(Instructions to follow): An exact restatement of the data below, with the pictures removed, is the required answer.

(Data for processing):
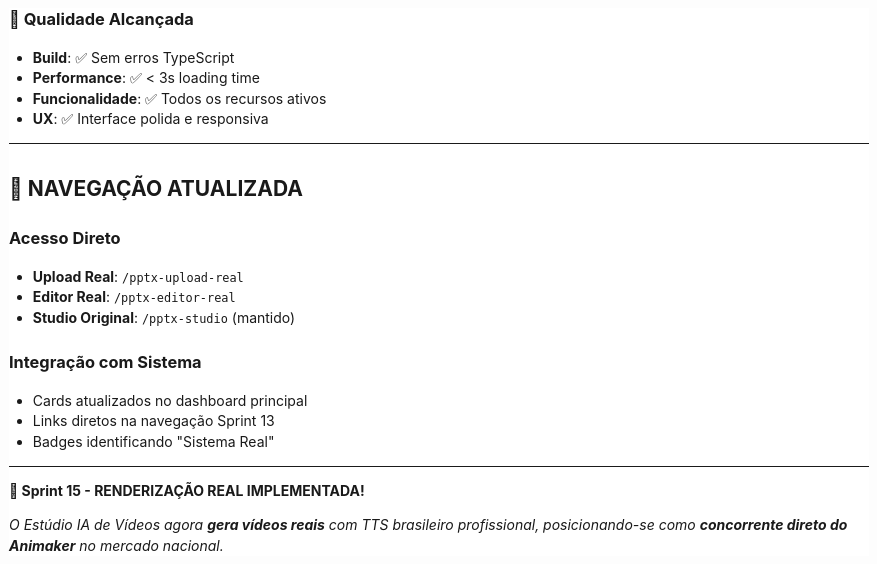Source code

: ### 💎 **Qualidade Alcançada**
- **Build**: ✅ Sem erros TypeScript
- **Performance**: ✅ < 3s loading time
- **Funcionalidade**: ✅ Todos os recursos ativos
- **UX**: ✅ Interface polida e responsiva

---

## 🔗 **NAVEGAÇÃO ATUALIZADA**

### **Acesso Direto**
- **Upload Real**: `/pptx-upload-real`
- **Editor Real**: `/pptx-editor-real`
- **Studio Original**: `/pptx-studio` (mantido)

### **Integração com Sistema**
- Cards atualizados no dashboard principal
- Links diretos na navegação Sprint 13
- Badges identificando "Sistema Real"

---

**🎊 Sprint 15 - RENDERIZAÇÃO REAL IMPLEMENTADA!**

*O Estúdio IA de Vídeos agora **gera vídeos reais** com TTS brasileiro profissional, posicionando-se como **concorrente direto do Animaker** no mercado nacional.*

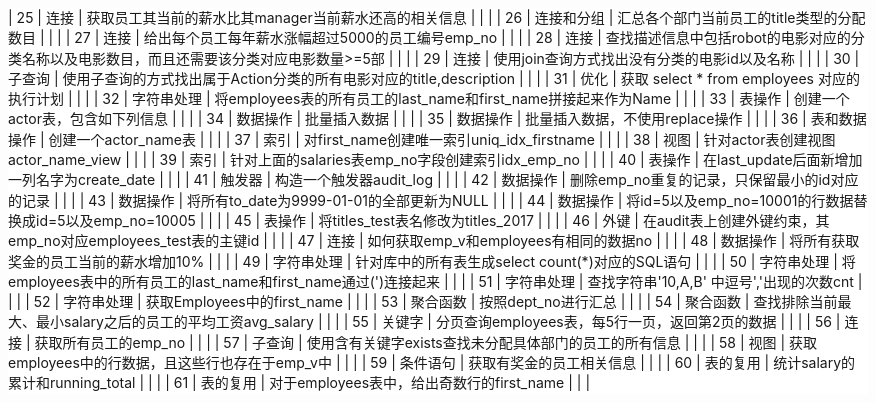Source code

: | 25   | 连接         |    获取员工其当前的薪水比其manager当前薪水还高的相关信息     |      |           |
| 26   | 连接和分组   |          汇总各个部门当前员工的title类型的分配数目           |      |           |
| 27   | 连接         |       给出每个员工每年薪水涨幅超过5000的员工编号emp_no       |      |           |
| 28   | 连接         | 查找描述信息中包括robot的电影对应的分类名称以及电影数目，而且还需要该分类对应电影数量>=5部 |      |           |
| 29   | 连接         |         使用join查询方式找出没有分类的电影id以及名称         |      |           |
| 30   | 子查询       | 使用子查询的方式找出属于Action分类的所有电影对应的title,description |      |           |
| 31   | 优化         |         获取 select * from employees 对应的执行计划          |      |           |
| 32   | 字符串处理   | 将employees表的所有员工的last_name和first_name拼接起来作为Name |      |           |
| 33   | 表操作       |               创建一个actor表，包含如下列信息                |      |           |
| 34   | 数据操作     |                         批量插入数据                         |      |           |
| 35   | 数据操作     |               批量插入数据，不使用replace操作                |      |           |
| 36   | 表和数据操作 |                     创建一个actor_name表                     |      |           |
| 37   | 索引         |          对first_name创建唯一索引uniq_idx_firstname          |      |           |
| 38   | 视图         |              针对actor表创建视图actor_name_view              |      |           |
| 39   | 索引         |       针对上面的salaries表emp_no字段创建索引idx_emp_no       |      |           |
| 40   | 表操作       |         在last_update后面新增加一列名字为create_date         |      |           |
| 41   | 触发器       |                   构造一个触发器audit_log                    |      |           |
| 42   | 数据操作     |        删除emp_no重复的记录，只保留最小的id对应的记录        |      |           |
| 43   | 数据操作     |          将所有to_date为9999-01-01的全部更新为NULL           |      |           |
| 44   | 数据操作     |   将id=5以及emp_no=10001的行数据替换成id=5以及emp_no=10005   |      |           |
| 45   | 表操作       |              将titles_test表名修改为titles_2017              |      |           |
| 46   | 外键         | 在audit表上创建外键约束，其emp_no对应employees_test表的主键id |      |           |
| 47   | 连接         |            如何获取emp_v和employees有相同的数据no            |      |           |
| 48   | 数据操作     |            将所有获取奖金的员工当前的薪水增加10%             |      |           |
| 49   | 字符串处理   |       针对库中的所有表生成select count(*)对应的SQL语句       |      |           |
| 50   | 字符串处理   | 将employees表中的所有员工的last_name和first_name通过(')连接起来 |      |           |
| 51   | 字符串处理   |          查找字符串'10,A,B' 中逗号','出现的次数cnt           |      |           |
| 52   | 字符串处理   |                 获取Employees中的first_name                  |      |           |
| 53   | 聚合函数     |                     按照dept_no进行汇总                      |      |           |
| 54   | 聚合函数     |  查找排除当前最大、最小salary之后的员工的平均工资avg_salary  |      |           |
| 55   | 关键字       |       分页查询employees表，每5行一页，返回第2页的数据        |      |           |
| 56   | 连接         |                     获取所有员工的emp_no                     |      |           |
| 57   | 子查询       |    使用含有关键字exists查找未分配具体部门的员工的所有信息    |      |           |
| 58   | 视图         |       获取employees中的行数据，且这些行也存在于emp_v中       |      |           |
| 59   | 条件语句     |                   获取有奖金的员工相关信息                   |      |           |
| 60   | 表的复用     |               统计salary的累计和running_total                |      |           |
| 61   | 表的复用     |          对于employees表中，给出奇数行的first_name           |      |           |
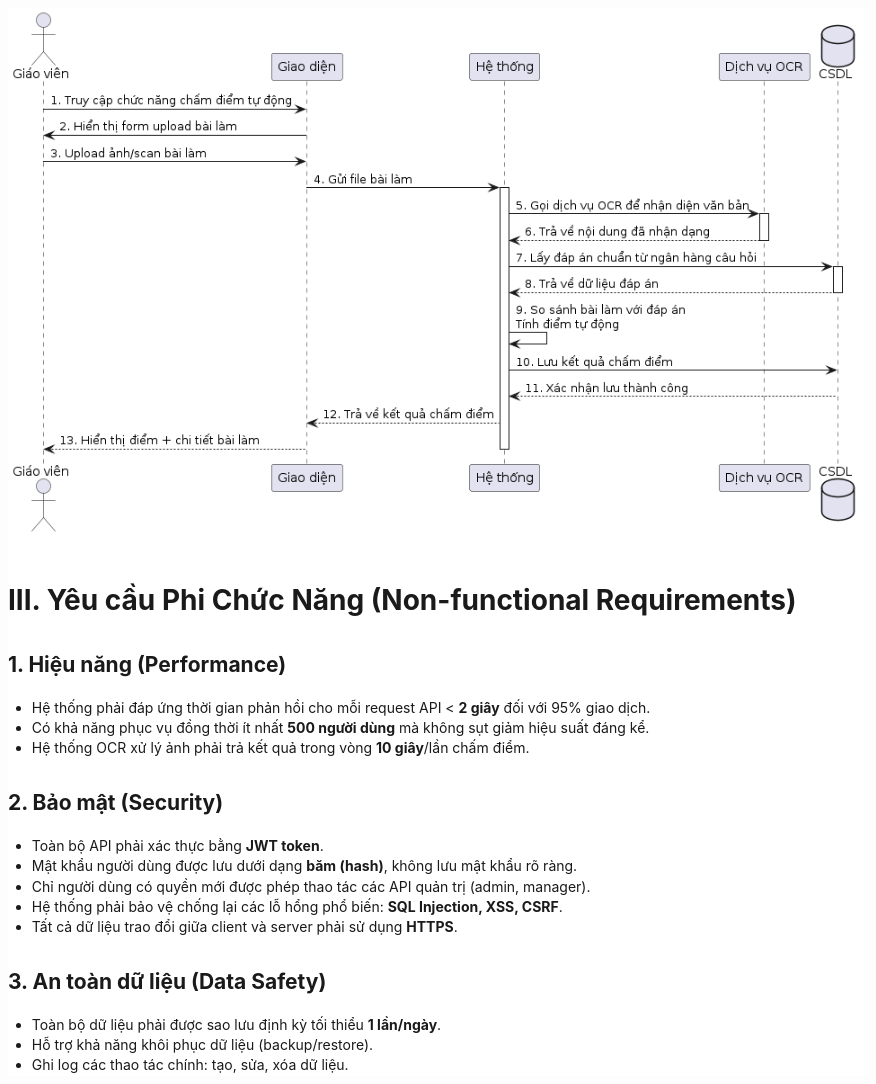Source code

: ![Luồng chấm điểm bằng OCR](docs/diagrams/luong_cham_diem_ocr.png)

# III. Yêu cầu Phi Chức Năng (Non-functional Requirements)

## 1. Hiệu năng (Performance)

- Hệ thống phải đáp ứng thời gian phản hồi cho mỗi request API < **2 giây** đối với 95% giao dịch.
- Có khả năng phục vụ đồng thời ít nhất **500 người dùng** mà không sụt giảm hiệu suất đáng kể.
- Hệ thống OCR xử lý ảnh phải trả kết quả trong vòng **10 giây**/lần chấm điểm.

## 2. Bảo mật (Security)

- Toàn bộ API phải xác thực bằng **JWT token**.
- Mật khẩu người dùng được lưu dưới dạng **băm (hash)**, không lưu mật khẩu rõ ràng.
- Chỉ người dùng có quyền mới được phép thao tác các API quản trị (admin, manager).
- Hệ thống phải bảo vệ chống lại các lỗ hổng phổ biến: **SQL Injection, XSS, CSRF**.
- Tất cả dữ liệu trao đổi giữa client và server phải sử dụng **HTTPS**.

## 3. An toàn dữ liệu (Data Safety)

- Toàn bộ dữ liệu phải được sao lưu định kỳ tối thiểu **1 lần/ngày**.
- Hỗ trợ khả năng khôi phục dữ liệu (backup/restore).
- Ghi log các thao tác chính: tạo, sửa, xóa dữ liệu.
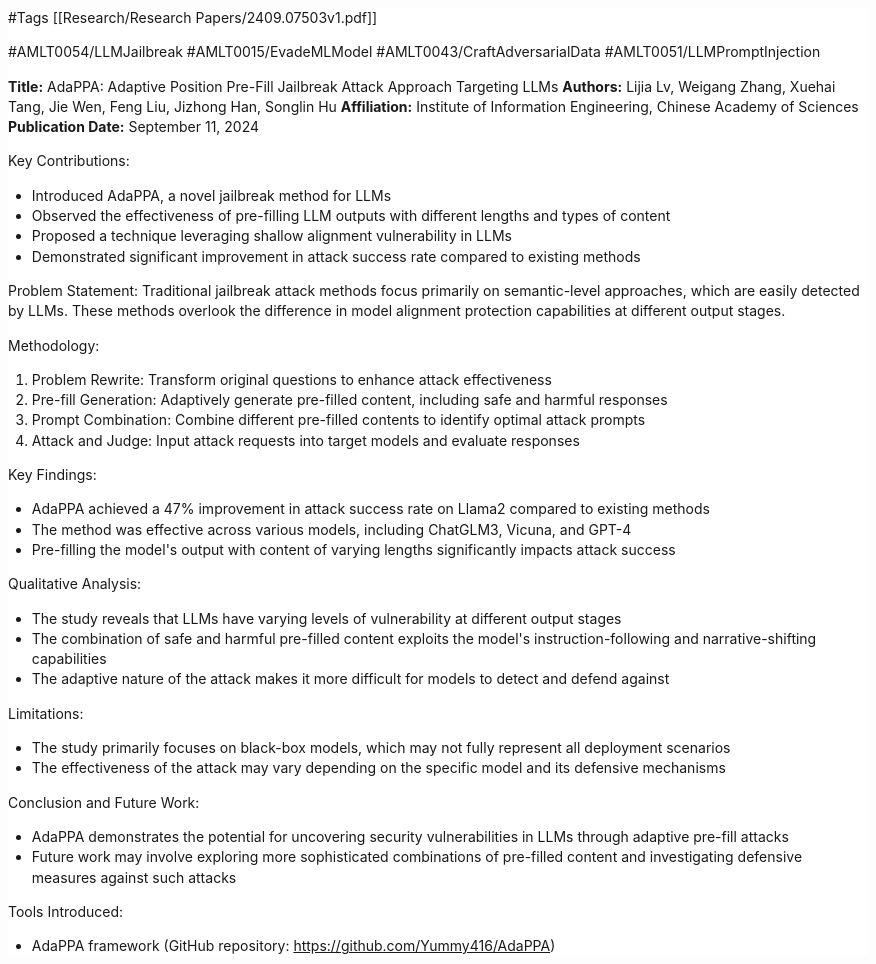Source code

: #Tags
[[Research/Research Papers/2409.07503v1.pdf]]

#AMLT0054/LLMJailbreak
#AMLT0015/EvadeMLModel
#AMLT0043/CraftAdversarialData
#AMLT0051/LLMPromptInjection

**Title:** AdaPPA: Adaptive Position Pre-Fill Jailbreak Attack Approach Targeting LLMs
**Authors:** Lijia Lv, Weigang Zhang, Xuehai Tang, Jie Wen, Feng Liu, Jizhong Han, Songlin Hu
**Affiliation:** Institute of Information Engineering, Chinese Academy of Sciences
**Publication Date:** September 11, 2024

Key Contributions:
- Introduced AdaPPA, a novel jailbreak method for LLMs
- Observed the effectiveness of pre-filling LLM outputs with different lengths and types of content
- Proposed a technique leveraging shallow alignment vulnerability in LLMs
- Demonstrated significant improvement in attack success rate compared to existing methods

Problem Statement:
Traditional jailbreak attack methods focus primarily on semantic-level approaches, which are easily detected by LLMs. These methods overlook the difference in model alignment protection capabilities at different output stages.

Methodology:
1. Problem Rewrite: Transform original questions to enhance attack effectiveness
2. Pre-fill Generation: Adaptively generate pre-filled content, including safe and harmful responses
3. Prompt Combination: Combine different pre-filled contents to identify optimal attack prompts
4. Attack and Judge: Input attack requests into target models and evaluate responses

Key Findings:
- AdaPPA achieved a 47% improvement in attack success rate on Llama2 compared to existing methods
- The method was effective across various models, including ChatGLM3, Vicuna, and GPT-4
- Pre-filling the model's output with content of varying lengths significantly impacts attack success

Qualitative Analysis:
- The study reveals that LLMs have varying levels of vulnerability at different output stages
- The combination of safe and harmful pre-filled content exploits the model's instruction-following and narrative-shifting capabilities
- The adaptive nature of the attack makes it more difficult for models to detect and defend against

Limitations:
- The study primarily focuses on black-box models, which may not fully represent all deployment scenarios
- The effectiveness of the attack may vary depending on the specific model and its defensive mechanisms

Conclusion and Future Work:
- AdaPPA demonstrates the potential for uncovering security vulnerabilities in LLMs through adaptive pre-fill attacks
- Future work may involve exploring more sophisticated combinations of pre-filled content and investigating defensive measures against such attacks

Tools Introduced:
- AdaPPA framework (GitHub repository: https://github.com/Yummy416/AdaPPA)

(Reply to the exercise):
Source code

: ### 💎 **Qualidade Alcançada**
- **Build**: ✅ Sem erros TypeScript
- **Performance**: ✅ < 3s loading time
- **Funcionalidade**: ✅ Todos os recursos ativos
- **UX**: ✅ Interface polida e responsiva

---

## 🔗 **NAVEGAÇÃO ATUALIZADA**

### **Acesso Direto**
- **Upload Real**: `/pptx-upload-real`
- **Editor Real**: `/pptx-editor-real`
- **Studio Original**: `/pptx-studio` (mantido)

### **Integração com Sistema**
- Cards atualizados no dashboard principal
- Links diretos na navegação Sprint 13
- Badges identificando "Sistema Real"

---

**🎊 Sprint 15 - RENDERIZAÇÃO REAL IMPLEMENTADA!**

*O Estúdio IA de Vídeos agora **gera vídeos reais** com TTS brasileiro profissional, posicionando-se como **concorrente direto do Animaker** no mercado nacional.*

Source code

: | 25   | 连接         |    获取员工其当前的薪水比其manager当前薪水还高的相关信息     |      |           |
| 26   | 连接和分组   |          汇总各个部门当前员工的title类型的分配数目           |      |           |
| 27   | 连接         |       给出每个员工每年薪水涨幅超过5000的员工编号emp_no       |      |           |
| 28   | 连接         | 查找描述信息中包括robot的电影对应的分类名称以及电影数目，而且还需要该分类对应电影数量>=5部 |      |           |
| 29   | 连接         |         使用join查询方式找出没有分类的电影id以及名称         |      |           |
| 30   | 子查询       | 使用子查询的方式找出属于Action分类的所有电影对应的title,description |      |           |
| 31   | 优化         |         获取 select * from employees 对应的执行计划          |      |           |
| 32   | 字符串处理   | 将employees表的所有员工的last_name和first_name拼接起来作为Name |      |           |
| 33   | 表操作       |               创建一个actor表，包含如下列信息                |      |           |
| 34   | 数据操作     |                         批量插入数据                         |      |           |
| 35   | 数据操作     |               批量插入数据，不使用replace操作                |      |           |
| 36   | 表和数据操作 |                     创建一个actor_name表                     |      |           |
| 37   | 索引         |          对first_name创建唯一索引uniq_idx_firstname          |      |           |
| 38   | 视图         |              针对actor表创建视图actor_name_view              |      |           |
| 39   | 索引         |       针对上面的salaries表emp_no字段创建索引idx_emp_no       |      |           |
| 40   | 表操作       |         在last_update后面新增加一列名字为create_date         |      |           |
| 41   | 触发器       |                   构造一个触发器audit_log                    |      |           |
| 42   | 数据操作     |        删除emp_no重复的记录，只保留最小的id对应的记录        |      |           |
| 43   | 数据操作     |          将所有to_date为9999-01-01的全部更新为NULL           |      |           |
| 44   | 数据操作     |   将id=5以及emp_no=10001的行数据替换成id=5以及emp_no=10005   |      |           |
| 45   | 表操作       |              将titles_test表名修改为titles_2017              |      |           |
| 46   | 外键         | 在audit表上创建外键约束，其emp_no对应employees_test表的主键id |      |           |
| 47   | 连接         |            如何获取emp_v和employees有相同的数据no            |      |           |
| 48   | 数据操作     |            将所有获取奖金的员工当前的薪水增加10%             |      |           |
| 49   | 字符串处理   |       针对库中的所有表生成select count(*)对应的SQL语句       |      |           |
| 50   | 字符串处理   | 将employees表中的所有员工的last_name和first_name通过(')连接起来 |      |           |
| 51   | 字符串处理   |          查找字符串'10,A,B' 中逗号','出现的次数cnt           |      |           |
| 52   | 字符串处理   |                 获取Employees中的first_name                  |      |           |
| 53   | 聚合函数     |                     按照dept_no进行汇总                      |      |           |
| 54   | 聚合函数     |  查找排除当前最大、最小salary之后的员工的平均工资avg_salary  |      |           |
| 55   | 关键字       |       分页查询employees表，每5行一页，返回第2页的数据        |      |           |
| 56   | 连接         |                     获取所有员工的emp_no                     |      |           |
| 57   | 子查询       |    使用含有关键字exists查找未分配具体部门的员工的所有信息    |      |           |
| 58   | 视图         |       获取employees中的行数据，且这些行也存在于emp_v中       |      |           |
| 59   | 条件语句     |                   获取有奖金的员工相关信息                   |      |           |
| 60   | 表的复用     |               统计salary的累计和running_total                |      |           |
| 61   | 表的复用     |          对于employees表中，给出奇数行的first_name           |      |           |
Source code

: ![Luồng chấm điểm bằng OCR](docs/diagrams/luong_cham_diem_ocr.png)

# III. Yêu cầu Phi Chức Năng (Non-functional Requirements)

## 1. Hiệu năng (Performance)

- Hệ thống phải đáp ứng thời gian phản hồi cho mỗi request API < **2 giây** đối với 95% giao dịch.
- Có khả năng phục vụ đồng thời ít nhất **500 người dùng** mà không sụt giảm hiệu suất đáng kể.
- Hệ thống OCR xử lý ảnh phải trả kết quả trong vòng **10 giây**/lần chấm điểm.

## 2. Bảo mật (Security)

- Toàn bộ API phải xác thực bằng **JWT token**.
- Mật khẩu người dùng được lưu dưới dạng **băm (hash)**, không lưu mật khẩu rõ ràng.
- Chỉ người dùng có quyền mới được phép thao tác các API quản trị (admin, manager).
- Hệ thống phải bảo vệ chống lại các lỗ hổng phổ biến: **SQL Injection, XSS, CSRF**.
- Tất cả dữ liệu trao đổi giữa client và server phải sử dụng **HTTPS**.

## 3. An toàn dữ liệu (Data Safety)

- Toàn bộ dữ liệu phải được sao lưu định kỳ tối thiểu **1 lần/ngày**.
- Hỗ trợ khả năng khôi phục dữ liệu (backup/restore).
- Ghi log các thao tác chính: tạo, sửa, xóa dữ liệu.
Source code

: #Tags
[[Research/Research Papers/2409.07503v1.pdf]]

#AMLT0054/LLMJailbreak
#AMLT0015/EvadeMLModel
#AMLT0043/CraftAdversarialData
#AMLT0051/LLMPromptInjection

**Title:** AdaPPA: Adaptive Position Pre-Fill Jailbreak Attack Approach Targeting LLMs
**Authors:** Lijia Lv, Weigang Zhang, Xuehai Tang, Jie Wen, Feng Liu, Jizhong Han, Songlin Hu
**Affiliation:** Institute of Information Engineering, Chinese Academy of Sciences
**Publication Date:** September 11, 2024

Key Contributions:
- Introduced AdaPPA, a novel jailbreak method for LLMs
- Observed the effectiveness of pre-filling LLM outputs with different lengths and types of content
- Proposed a technique leveraging shallow alignment vulnerability in LLMs
- Demonstrated significant improvement in attack success rate compared to existing methods

Problem Statement:
Traditional jailbreak attack methods focus primarily on semantic-level approaches, which are easily detected by LLMs. These methods overlook the difference in model alignment protection capabilities at different output stages.

Methodology:
1. Problem Rewrite: Transform original questions to enhance attack effectiveness
2. Pre-fill Generation: Adaptively generate pre-filled content, including safe and harmful responses
3. Prompt Combination: Combine different pre-filled contents to identify optimal attack prompts
4. Attack and Judge: Input attack requests into target models and evaluate responses

Key Findings:
- AdaPPA achieved a 47% improvement in attack success rate on Llama2 compared to existing methods
- The method was effective across various models, including ChatGLM3, Vicuna, and GPT-4
- Pre-filling the model's output with content of varying lengths significantly impacts attack success

Qualitative Analysis:
- The study reveals that LLMs have varying levels of vulnerability at different output stages
- The combination of safe and harmful pre-filled content exploits the model's instruction-following and narrative-shifting capabilities
- The adaptive nature of the attack makes it more difficult for models to detect and defend against

Limitations:
- The study primarily focuses on black-box models, which may not fully represent all deployment scenarios
- The effectiveness of the attack may vary depending on the specific model and its defensive mechanisms

Conclusion and Future Work:
- AdaPPA demonstrates the potential for uncovering security vulnerabilities in LLMs through adaptive pre-fill attacks
- Future work may involve exploring more sophisticated combinations of pre-filled content and investigating defensive measures against such attacks

Tools Introduced:
- AdaPPA framework (GitHub repository: https://github.com/Yummy416/AdaPPA)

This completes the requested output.